--- START ---

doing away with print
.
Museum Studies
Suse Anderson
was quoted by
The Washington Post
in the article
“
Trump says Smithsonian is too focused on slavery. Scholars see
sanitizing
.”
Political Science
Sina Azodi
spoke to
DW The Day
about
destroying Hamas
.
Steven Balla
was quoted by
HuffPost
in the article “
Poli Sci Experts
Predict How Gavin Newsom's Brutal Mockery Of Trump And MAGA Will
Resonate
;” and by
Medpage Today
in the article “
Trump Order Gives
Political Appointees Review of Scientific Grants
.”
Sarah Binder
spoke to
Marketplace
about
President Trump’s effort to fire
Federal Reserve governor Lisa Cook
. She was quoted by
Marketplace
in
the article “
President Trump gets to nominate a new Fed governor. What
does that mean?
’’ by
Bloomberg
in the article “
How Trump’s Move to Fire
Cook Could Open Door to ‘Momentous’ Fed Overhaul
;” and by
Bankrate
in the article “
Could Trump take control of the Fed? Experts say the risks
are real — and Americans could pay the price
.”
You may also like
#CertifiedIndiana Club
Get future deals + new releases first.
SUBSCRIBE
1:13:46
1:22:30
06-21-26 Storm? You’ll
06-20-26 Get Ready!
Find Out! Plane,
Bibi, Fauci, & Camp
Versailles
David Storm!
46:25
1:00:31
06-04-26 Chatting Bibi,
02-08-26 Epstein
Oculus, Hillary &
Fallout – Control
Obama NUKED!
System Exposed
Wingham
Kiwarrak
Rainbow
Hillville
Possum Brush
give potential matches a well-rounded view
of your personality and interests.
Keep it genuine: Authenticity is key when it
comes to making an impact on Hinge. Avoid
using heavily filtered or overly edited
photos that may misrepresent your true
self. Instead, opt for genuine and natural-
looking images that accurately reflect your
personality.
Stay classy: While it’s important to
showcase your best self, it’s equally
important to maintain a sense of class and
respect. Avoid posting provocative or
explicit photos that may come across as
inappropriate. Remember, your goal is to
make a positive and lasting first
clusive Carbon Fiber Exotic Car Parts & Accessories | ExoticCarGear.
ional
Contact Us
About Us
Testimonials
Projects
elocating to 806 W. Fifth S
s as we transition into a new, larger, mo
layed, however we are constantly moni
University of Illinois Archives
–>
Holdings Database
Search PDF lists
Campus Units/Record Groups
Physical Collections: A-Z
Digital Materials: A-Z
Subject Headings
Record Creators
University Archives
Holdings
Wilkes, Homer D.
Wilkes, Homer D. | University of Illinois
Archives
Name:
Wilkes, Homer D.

--- END ---

**WORK REQUEST**
Quote the text of every item above in full, reproducing each line verbatim and in its original order.

**ANSWER TO THE PROBLEM**
doing away with print
.
Museum Studies
Suse Anderson
was quoted by
The Washington Post
in the article
“
Trump says Smithsonian is too focused on slavery. Scholars see
sanitizing
.”
Political Science
Sina Azodi
spoke to
DW The Day
about
destroying Hamas
.
Steven Balla
was quoted by
HuffPost
in the article “
Poli Sci Experts
Predict How Gavin Newsom's Brutal Mockery Of Trump And MAGA Will
Resonate
;” and by
Medpage Today
in the article “
Trump Order Gives
Political Appointees Review of Scientific Grants
.”
Sarah Binder
spoke to
Marketplace
about
President Trump’s effort to fire
Federal Reserve governor Lisa Cook
. She was quoted by
Marketplace
in
the article “
President Trump gets to nominate a new Fed governor. What
does that mean?
’’ by
Bloomberg
in the article “
How Trump’s Move to Fire
Cook Could Open Door to ‘Momentous’ Fed Overhaul
;” and by
Bankrate
in the article “
Could Trump take control of the Fed? Experts say the risks
are real — and Americans could pay the price
.”
You may also like
#CertifiedIndiana Club
Get future deals + new releases first.
SUBSCRIBE
1:13:46
1:22:30
06-21-26 Storm? You’ll
06-20-26 Get Ready!
Find Out! Plane,
Bibi, Fauci, & Camp
Versailles
David Storm!
46:25
1:00:31
06-04-26 Chatting Bibi,
02-08-26 Epstein
Oculus, Hillary &
Fallout – Control
Obama NUKED!
System Exposed
Wingham
Kiwarrak
Rainbow
Hillville
Possum Brush
give potential matches a well-rounded view
of your personality and interests.
Keep it genuine: Authenticity is key when it
comes to making an impact on Hinge. Avoid
using heavily filtered or overly edited
photos that may misrepresent your true
self. Instead, opt for genuine and natural-
looking images that accurately reflect your
personality.
Stay classy: While it’s important to
showcase your best self, it’s equally
important to maintain a sense of class and
respect. Avoid posting provocative or
explicit photos that may come across as
inappropriate. Remember, your goal is to
make a positive and lasting first
clusive Carbon Fiber Exotic Car Parts & Accessories | ExoticCarGear.
ional
Contact Us
About Us
Testimonials
Projects
elocating to 806 W. Fifth S
s as we transition into a new, larger, mo
layed, however we are constantly moni
University of Illinois Archives
–>
Holdings Database
Search PDF lists
Campus Units/Record Groups
Physical Collections: A-Z
Digital Materials: A-Z
Subject Headings
Record Creators
University Archives
Holdings
Wilkes, Homer D.
Wilkes, Homer D. | University of Illinois
Archives
Name:
Wilkes, Homer D.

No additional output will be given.